Review: The Iron Jackal (Tales of the Ketty Jay) by Chris Wooding

This is the third book in the Tales of the Ketty Jay. Although they’re pretty much self-contained stories I would advocate reading them in order as there are some references to past events, and it fits with the progression of various characters.

The Iron Jackal sees Frey and his crew of assorted miscreants and psychologically defective lunatics in the unusual position of being famous, fairly well-off and with a ship that actually works. Naturally, this doesn’t last long and Frey finds himself plunged into a race against time to save his own neck.

Rather bizarrely, this book reminded me a bit of when I was reading The Outlaws of the Marsh. Whilst brilliant, The Outlaws of the Marsh is an ancient Chinese mega-novel of over 2,200 pages and has little in common with Tales of the Ketty Jay (although both do feature rather violent criminals who are mostly good). Eventually I realised that it was the great sense of familiarity with the characters that reminded me of the ancient book. During the months it took me to finish The Outlaws of the Marsh I grew to like a few characters quite a lot (Wu Song, Sagacious Lu and Li Kui especially) and got a similar feeling reading The Iron Jackal.

One of the series’ great strengths is the fact that the entire crew is made up of characters who are three-dimensional and have realistic dreams, ambitions and flaws. Even better, they have genuinely believable relationships to one another and they actually do develop and change over the course of the books.

The Iron Jackal is no exception and a number of characters have some more of their past history revealed or are developed a bit more.
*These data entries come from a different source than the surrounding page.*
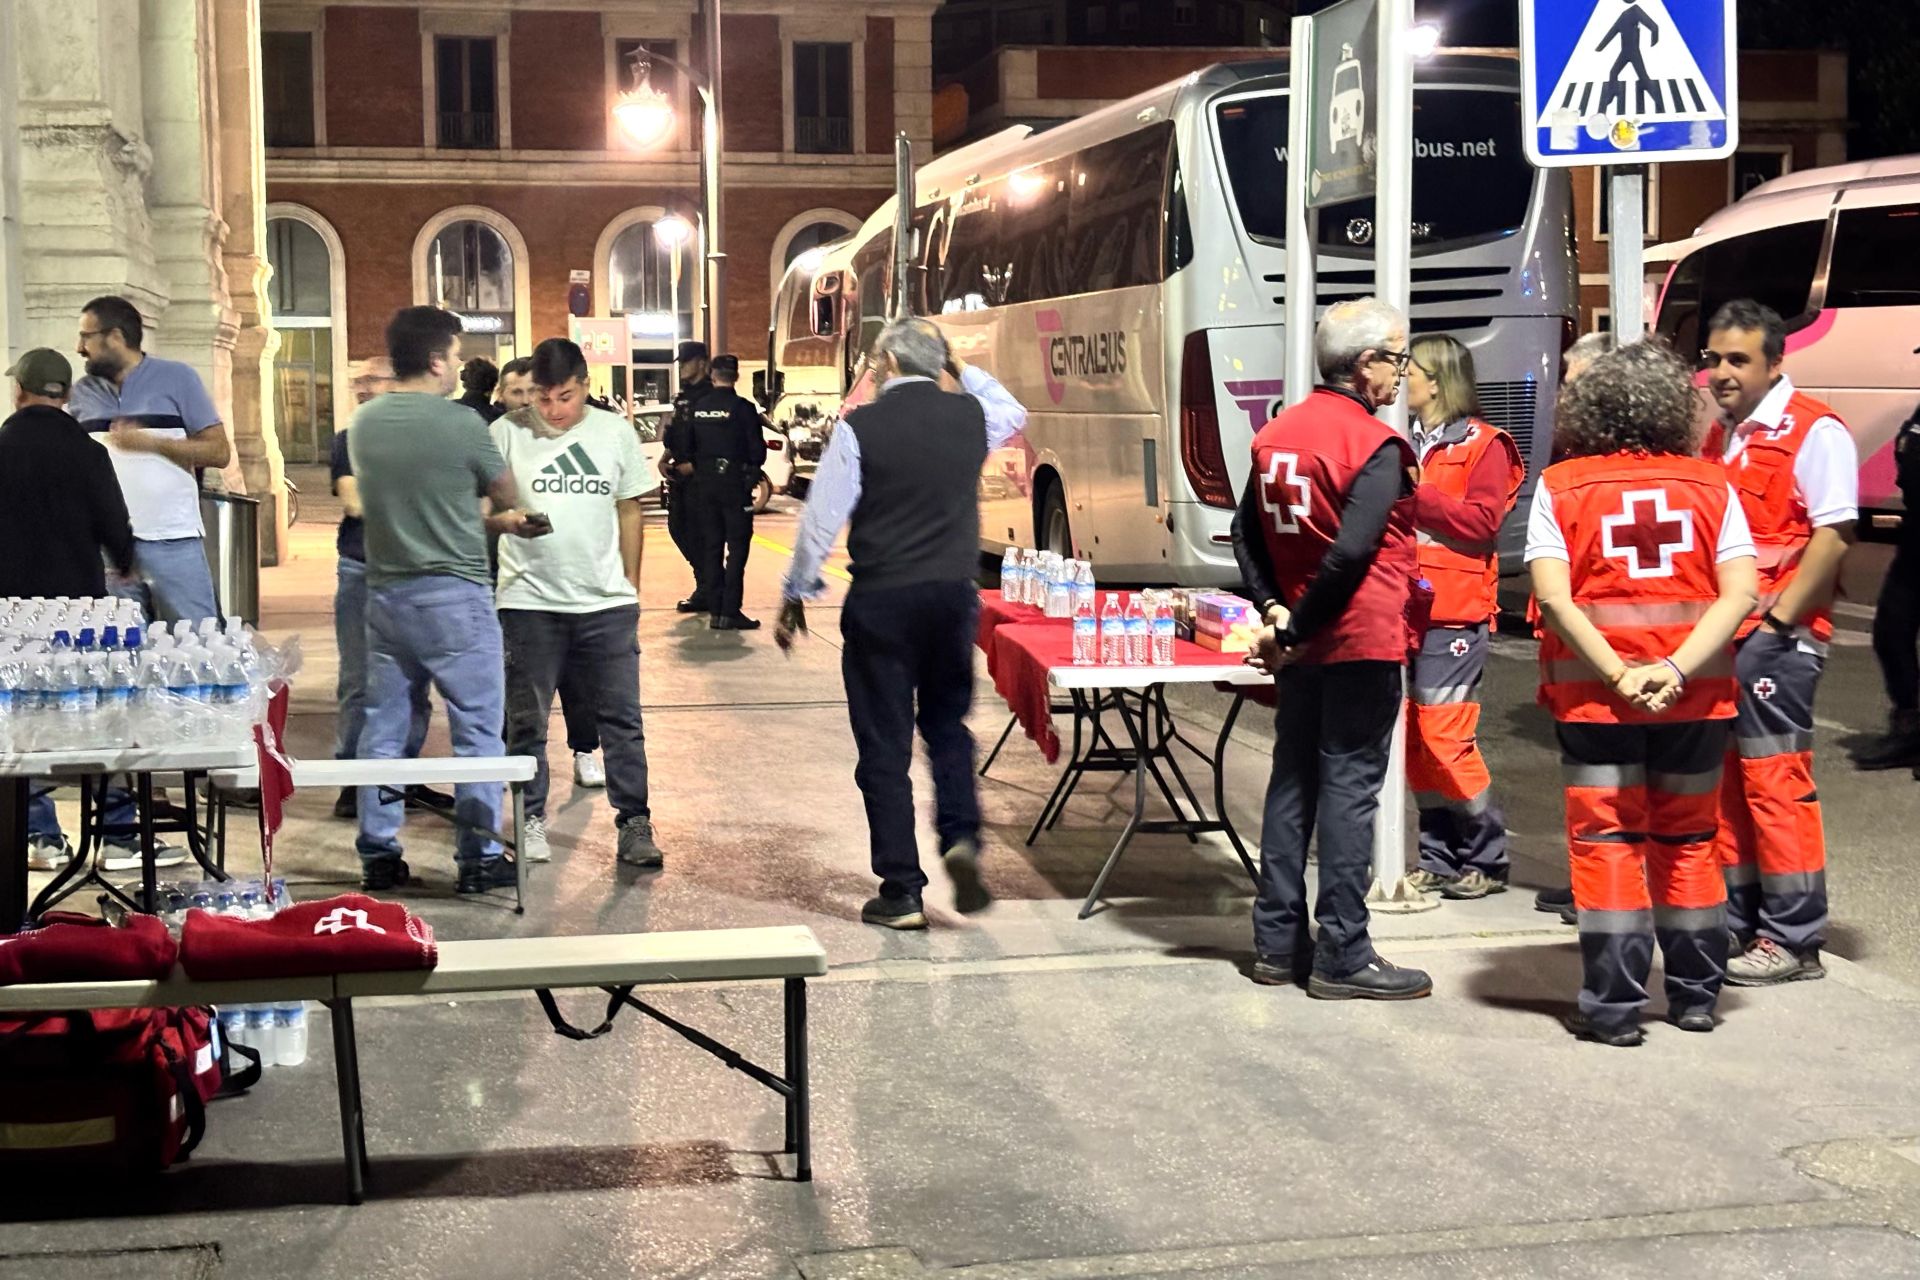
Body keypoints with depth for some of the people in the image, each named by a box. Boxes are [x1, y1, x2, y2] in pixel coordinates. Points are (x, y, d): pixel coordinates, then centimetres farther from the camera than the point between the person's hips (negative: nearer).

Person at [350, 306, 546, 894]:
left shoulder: (363, 422, 4)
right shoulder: (461, 423, -14)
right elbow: (507, 496, 1)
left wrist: (496, 522, 20)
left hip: (385, 594, 6)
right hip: (454, 596, -5)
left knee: (383, 728, 12)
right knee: (477, 729, 4)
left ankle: (378, 853, 17)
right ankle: (479, 857, 7)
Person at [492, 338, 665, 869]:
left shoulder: (616, 433, 5)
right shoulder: (507, 434, -2)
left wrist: (631, 584, 11)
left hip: (607, 603, 1)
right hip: (530, 601, -1)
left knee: (622, 717, 3)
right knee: (526, 720, 7)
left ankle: (634, 822, 11)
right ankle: (531, 819, 21)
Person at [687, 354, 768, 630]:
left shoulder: (697, 408, 2)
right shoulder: (743, 408, -11)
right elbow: (757, 449, -9)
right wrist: (753, 468, 11)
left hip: (704, 481, 4)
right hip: (735, 480, -4)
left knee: (711, 546, 10)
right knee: (737, 547, 0)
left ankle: (715, 610, 11)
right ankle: (730, 612, -6)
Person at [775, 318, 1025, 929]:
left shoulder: (860, 427, -10)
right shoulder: (970, 414, 2)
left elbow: (822, 519, -7)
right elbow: (1014, 415, 27)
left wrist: (795, 595, 5)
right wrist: (964, 370, 25)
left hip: (881, 602, -4)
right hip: (954, 595, 4)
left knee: (884, 746, 4)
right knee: (947, 725, 22)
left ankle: (901, 894, 6)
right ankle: (961, 837, -1)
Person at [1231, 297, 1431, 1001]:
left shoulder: (1276, 433, 9)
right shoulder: (1377, 446, -15)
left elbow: (1247, 532, 10)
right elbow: (1350, 552, -23)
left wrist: (1277, 611, 2)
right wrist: (1296, 630, -15)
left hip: (1301, 645, 8)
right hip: (1362, 642, -7)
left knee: (1292, 780, 13)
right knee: (1349, 790, -3)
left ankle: (1277, 942, 19)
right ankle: (1342, 957, 2)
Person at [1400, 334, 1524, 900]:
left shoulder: (1483, 446, -2)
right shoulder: (1406, 442, 17)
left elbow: (1482, 520, -14)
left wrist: (1414, 495, -16)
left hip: (1455, 614, -7)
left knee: (1446, 736, -9)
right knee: (1416, 737, 7)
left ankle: (1486, 859, 2)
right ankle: (1438, 858, 16)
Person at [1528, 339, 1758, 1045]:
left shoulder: (1560, 485, -2)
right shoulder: (1711, 484, 2)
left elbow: (1552, 597, -14)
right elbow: (1740, 592, -8)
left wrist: (1618, 676, -15)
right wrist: (1676, 669, -15)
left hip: (1594, 694, -2)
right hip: (1695, 695, 2)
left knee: (1606, 840, 5)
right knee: (1688, 838, 16)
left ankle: (1614, 1006, 6)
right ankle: (1695, 994, 25)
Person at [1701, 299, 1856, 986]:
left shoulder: (1813, 430, -7)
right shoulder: (1720, 434, 16)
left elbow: (1834, 535, -14)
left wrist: (1777, 618, -15)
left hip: (1775, 636, -8)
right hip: (1721, 632, 8)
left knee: (1775, 779, -7)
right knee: (1725, 778, 11)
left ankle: (1793, 939, 0)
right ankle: (1736, 922, 21)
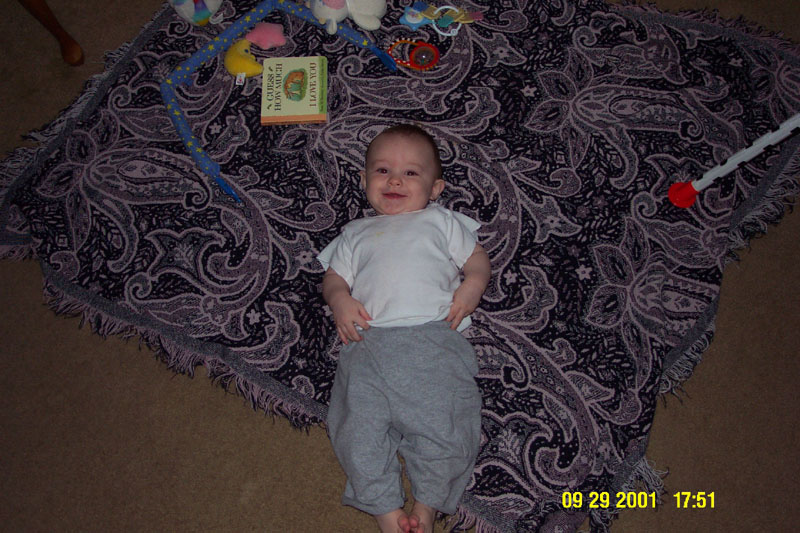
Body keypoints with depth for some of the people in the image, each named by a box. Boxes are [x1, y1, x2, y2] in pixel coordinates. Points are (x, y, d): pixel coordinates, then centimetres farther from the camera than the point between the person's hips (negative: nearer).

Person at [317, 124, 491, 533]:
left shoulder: (441, 222, 24)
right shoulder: (356, 234, 29)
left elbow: (478, 261, 21)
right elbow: (334, 276, 24)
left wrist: (471, 287, -1)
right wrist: (339, 300, 1)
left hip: (432, 335, -1)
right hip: (369, 340, 2)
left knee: (444, 425, -17)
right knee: (358, 426, -16)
The central premise of the plot is sound, although I found the storyline to be of secondary interest behind the significant character development that occurred throughout the book. The pace was pretty lively, and there were quite a few nice scenes of considerable bullet-ridden destruction.

The back cover reveals some quotes from sci-fi organs and authors, which mildly surprised me as I’d always thought of Tales of the Ketty Jay as being fantasy. The tech level is similar to an alternative reality late 19th or early 20th century (revolvers, rifles, airships, rail and so forth) but there’s also daemonism, which is a scientific take on magic.

It’s an old-fashioned rollicking adventure, a ripping yarn of theft, adventure, deceit and misfortune which I thoroughly recommend.

I’m fairly sure I read that the 4th book had been written, so presumably that’ll be out relatively shortly.